- **掲載本文**
◆ ◆ ◆ ◆ ◆

Wiseの対応力はグローバルですが、具体的な対応通貨や手数料の体系は、ご自身のアカウント(カード発行国)の条件を事前に把握しておく必要があります。
利用可能な国と通貨
Wiseアカウントは160カ国以上で利用可能で、40種類以上の通貨を口座内で保有・管理できます。デビットカードはMastercardやVisaが使える世界の多くの国や地域(約160カ国以上)での決済に対応しています。
ただし、国際的な金融制裁や各国の規制により、アフガニスタン、イラン、イラク、北朝鮮、ロシア、シリア、ベネズエラなど一部の国・地域では利用が制限されています。(2025年10月現在)渡航先の最新の状況はWiseのヘルプページで確認することをおすすめします。
主な手数料の体系
Wiseの手数料は透明性が高いですが、いくつかの種類があります。料金はカード発行国や通貨ペアによって変動するため、必ずWiseアプリまたは公式サイトの手数料計算ページで最新情報をご確認ください。
以下は、日本で発行されたカードの主な手数料の目安です。
| 手数料の種類 | 内容と目安(日本発行カードの場合) |
|---|---|
| カード発行手数料 | 物理カード(プラスチックカード)の新規発行時にかかる一回限りの費用です。(例:1,200円) |
| 両替手数料 | ミッドマーケットレートで両替する際に発生します。通貨ペアにより異なり、約0.4%〜1%程度が目安です。(例:日本円→米ドルは約0.6%) |
| 海外ATM出金手数料 | 暦月(毎月1日〜末日)で計算されます。 ・月2回まで、かつ合計30,000円までの引き出し:無料 ・回数超過(月3回目〜):70円/回 ・金額超過(合計30,000円超):超過分の1.75% |
| 現地ATM利用料 (Wiseの手数料とは別) | 現地のATM設置銀行が独自に課金する手数料です。これは避けられない場合があり、ATMの画面に表示されます。 |
安全性は?資金の保護について

海外でお金を管理する上で、安全性は最も重要な要素の一つです。特に新しい金融サービスを利用する際は不安が伴いますが、Wiseはこの点において、法規制とテクノロジーの両面から堅牢な対策を講じています。

◆ ◆ ◆ ◆ ◆

- **与えられた行**
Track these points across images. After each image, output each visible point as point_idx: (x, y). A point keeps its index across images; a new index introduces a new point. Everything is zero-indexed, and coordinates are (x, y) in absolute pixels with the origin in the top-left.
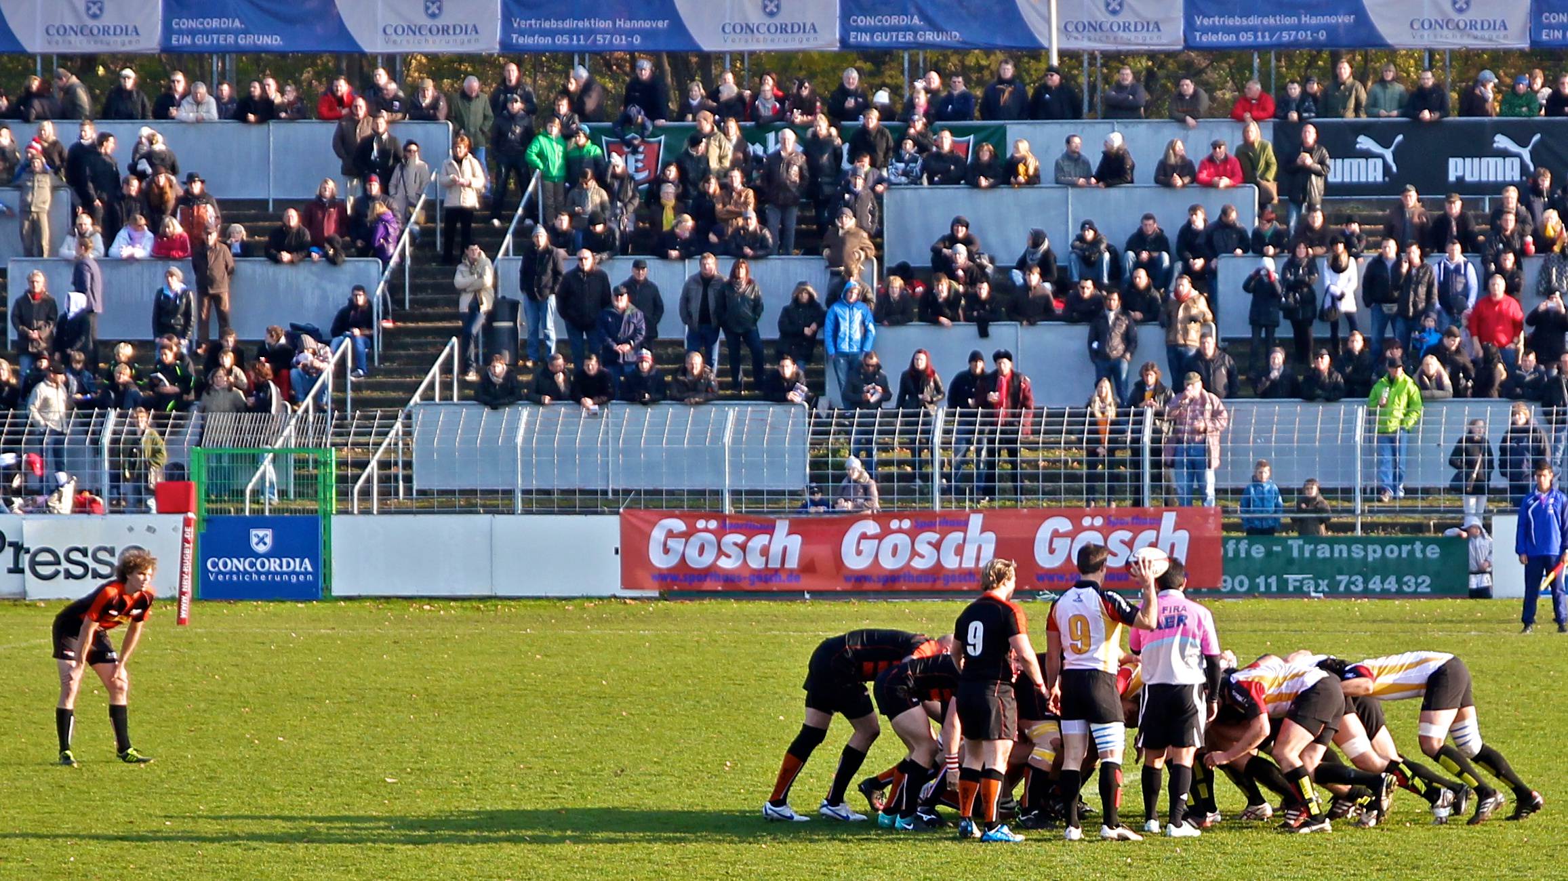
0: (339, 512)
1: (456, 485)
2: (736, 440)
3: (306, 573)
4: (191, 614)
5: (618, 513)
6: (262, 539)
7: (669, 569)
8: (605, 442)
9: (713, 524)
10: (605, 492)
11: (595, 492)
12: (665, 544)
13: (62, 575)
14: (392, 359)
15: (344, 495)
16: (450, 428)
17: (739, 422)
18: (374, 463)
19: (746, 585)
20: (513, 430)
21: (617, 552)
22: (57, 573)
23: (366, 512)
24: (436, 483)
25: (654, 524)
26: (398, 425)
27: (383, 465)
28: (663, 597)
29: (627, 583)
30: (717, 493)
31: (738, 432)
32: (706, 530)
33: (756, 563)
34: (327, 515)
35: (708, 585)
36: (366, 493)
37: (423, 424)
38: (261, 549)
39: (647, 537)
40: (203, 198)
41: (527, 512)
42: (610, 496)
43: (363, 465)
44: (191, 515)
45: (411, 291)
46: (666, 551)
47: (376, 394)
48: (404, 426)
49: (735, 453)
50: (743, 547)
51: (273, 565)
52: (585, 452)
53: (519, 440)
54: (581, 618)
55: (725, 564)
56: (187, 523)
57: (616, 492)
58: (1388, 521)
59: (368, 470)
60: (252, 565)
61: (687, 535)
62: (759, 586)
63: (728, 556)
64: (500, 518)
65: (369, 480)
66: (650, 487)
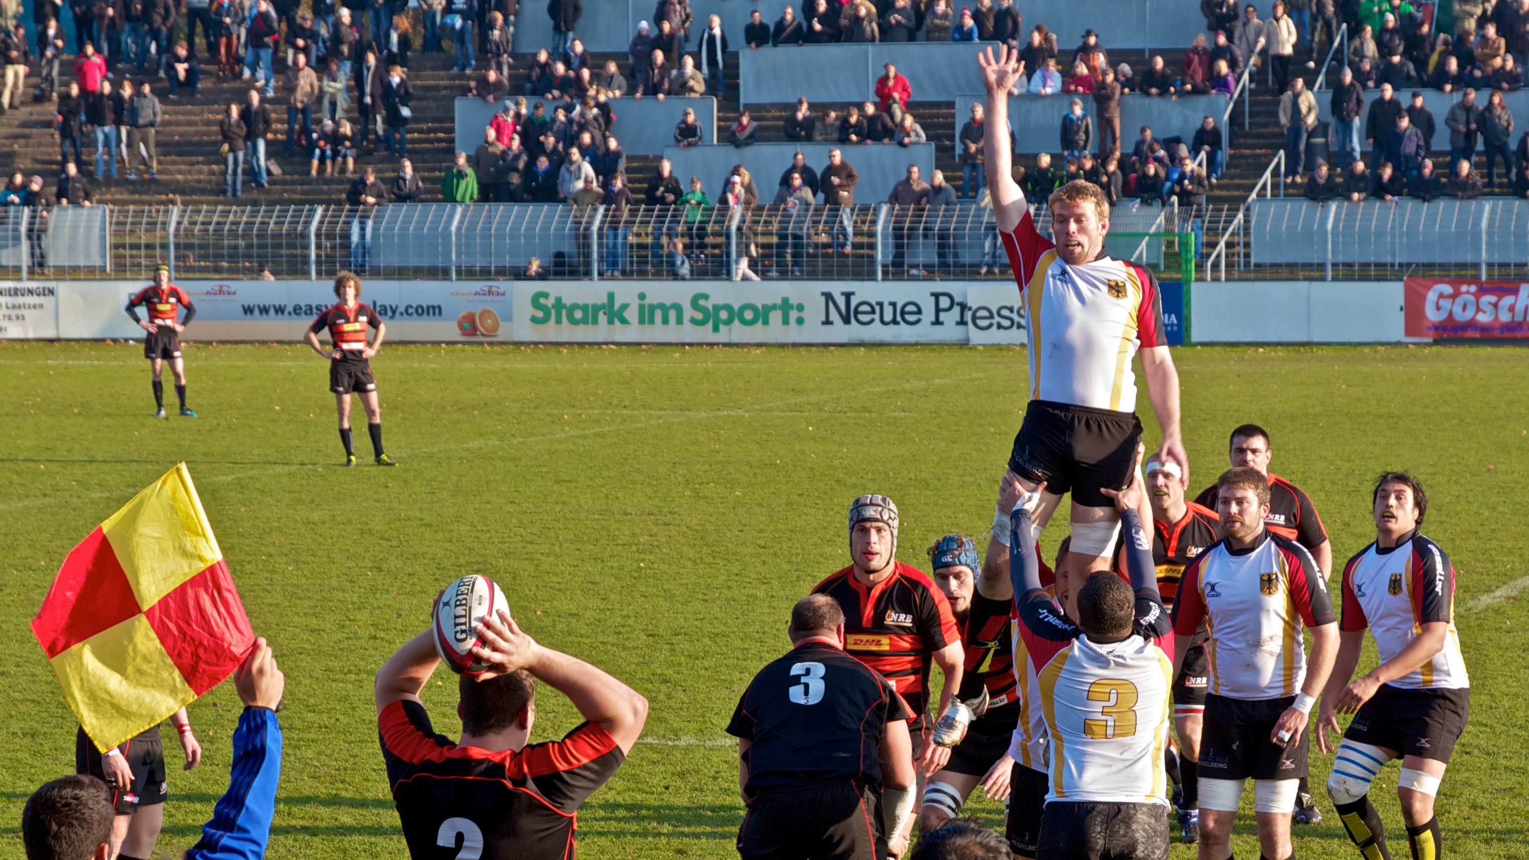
0: (1197, 280)
1: (1283, 259)
2: (1490, 226)
5: (1401, 280)
7: (1441, 322)
8: (1393, 227)
9: (1473, 288)
10: (1392, 265)
11: (1385, 265)
12: (1437, 304)
13: (995, 327)
14: (1236, 167)
15: (1200, 267)
16: (1279, 217)
17: (1493, 212)
18: (1222, 244)
19: (1497, 334)
20: (1324, 219)
21: (1401, 309)
22: (991, 326)
23: (1216, 279)
24: (1267, 259)
25: (1428, 288)
26: (1240, 216)
27: (1229, 245)
28: (1436, 342)
29: (1409, 332)
30: (1476, 266)
31: (1491, 220)
32: (1468, 292)
33: (1505, 317)
34: (1188, 281)
35: (1469, 334)
36: (1216, 266)
37: (1258, 215)
39: (1423, 298)
40: (1096, 47)
41: (1335, 279)
42: (1397, 267)
43: (1214, 245)
45: (1250, 117)
46: (1438, 308)
47: (1224, 193)
48: (1245, 216)
49: (1490, 234)
50: (1495, 305)
52: (1380, 234)
53: (1329, 226)
54: (1374, 358)
55: (1483, 318)
57: (1401, 265)
59: (1218, 249)
61: (1454, 296)
62: (1507, 334)
63: (1484, 312)
64: (1316, 285)
65: (1219, 256)
66: (1426, 261)
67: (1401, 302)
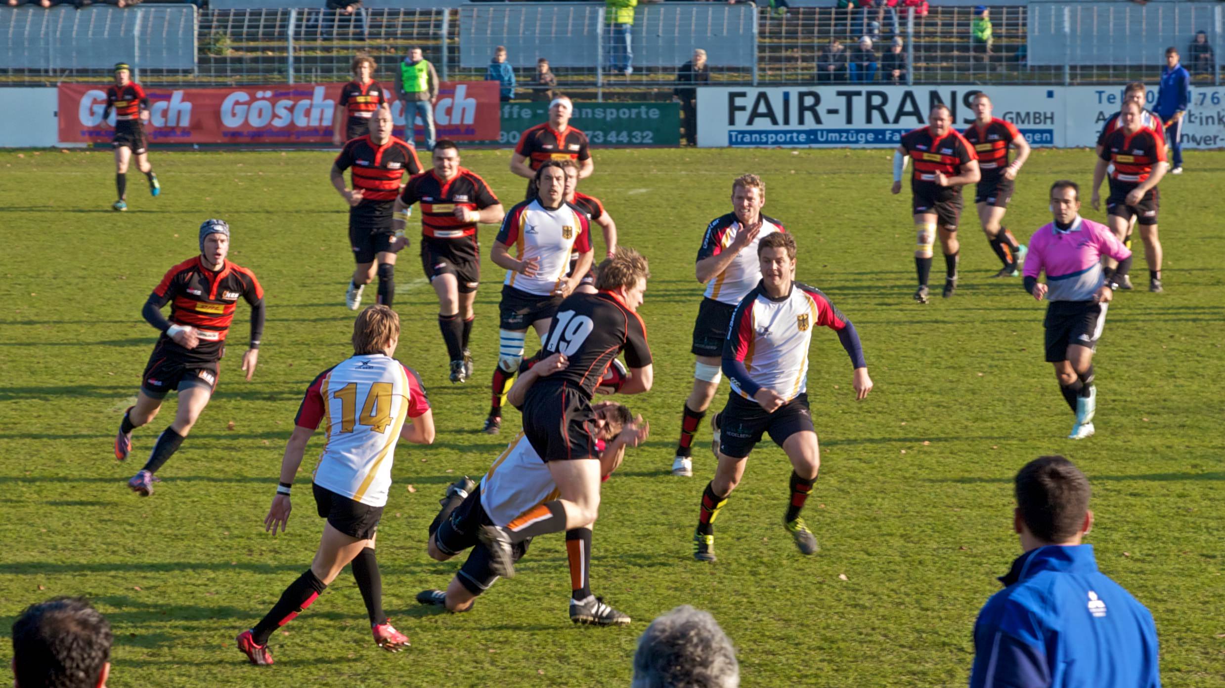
2: (143, 31)
5: (55, 86)
7: (94, 127)
8: (47, 34)
10: (46, 71)
11: (39, 71)
12: (91, 108)
17: (145, 19)
21: (55, 115)
25: (82, 94)
28: (91, 148)
29: (63, 137)
31: (144, 25)
33: (158, 123)
39: (77, 104)
42: (51, 73)
46: (92, 113)
49: (143, 41)
52: (33, 41)
54: (30, 163)
57: (55, 71)
58: (621, 91)
62: (161, 140)
66: (79, 67)
67: (55, 107)
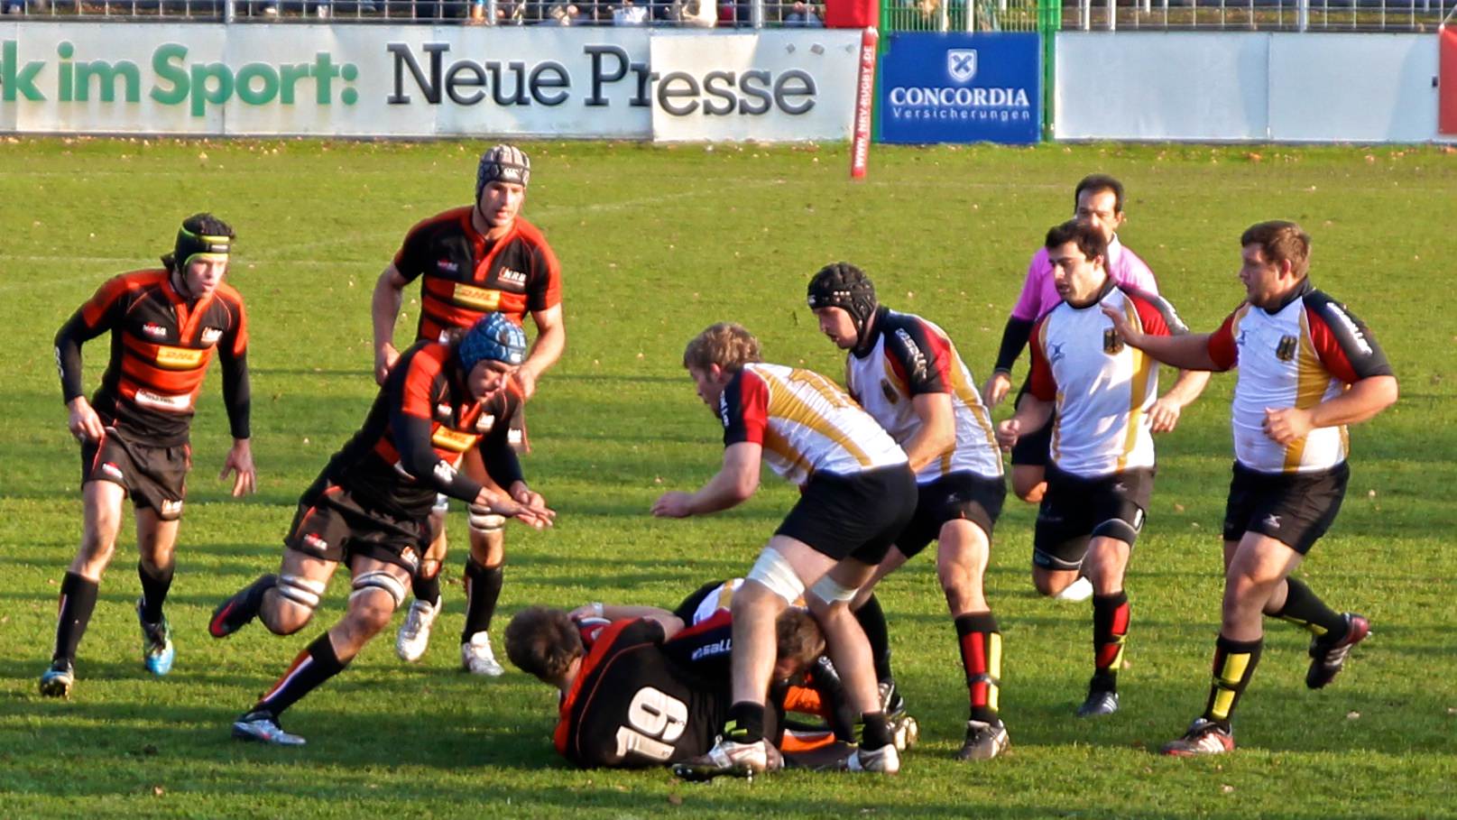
0: (1065, 28)
3: (1020, 110)
4: (868, 162)
5: (1436, 30)
6: (962, 64)
10: (1419, 4)
11: (1406, 3)
15: (1072, 4)
21: (1435, 84)
22: (694, 106)
23: (1098, 27)
29: (1445, 125)
34: (1049, 32)
36: (1100, 3)
38: (962, 76)
41: (1315, 29)
42: (1427, 8)
44: (872, 31)
51: (977, 98)
54: (1385, 171)
56: (866, 42)
57: (1433, 4)
60: (949, 98)
64: (1280, 41)
67: (1433, 70)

◆ ◆ ◆ ◆ ◆

- **練習問題**
**a)** 次の記述(i)〜(iii)がWiseについての本文と一致するかを「はい」か「いいえ」で答え、それぞれ判断の決め手となる本文の語句をそのまま引用してください。
(i) Wiseアカウントでは、40種類以上の通貨を口座内で保有・管理できる。
(ii) 日本で発行されたカードで海外ATMから出金する場合、月3回目以降は1回につき70円の手数料がかかる。
(iii) 現地ATM利用料は、Wiseが課金する手数料である。
**b)** Wiseについての本文のうち、「ただし、国際的な金融制裁や各」から「以下は、日本で発行されたカードの主な手数料の目安です。」までを両端も含めて、一字一句変えずに書き写してください。

- **解答**
**a)**
(i) はい。「40種類以上の通貨を口座内で保有・管理できます」
(ii) はい。「回数超過(月3回目〜):70円/回」
(iii) いいえ。「現地のATM設置銀行が独自に課金する手数料です」

**b)**
ただし、国際的な金融制裁や各国の規制により、アフガニスタン、イラン、イラク、北朝鮮、ロシア、シリア、ベネズエラなど一部の国・地域では利用が制限されています。(2025年10月現在)渡航先の最新の状況はWiseのヘルプページで確認することをおすすめします。
主な手数料の体系
Wiseの手数料は透明性が高いですが、いくつかの種類があります。料金はカード発行国や通貨ペアによって変動するため、必ずWiseアプリまたは公式サイトの手数料計算ページで最新情報をご確認ください。
以下は、日本で発行されたカードの主な手数料の目安です。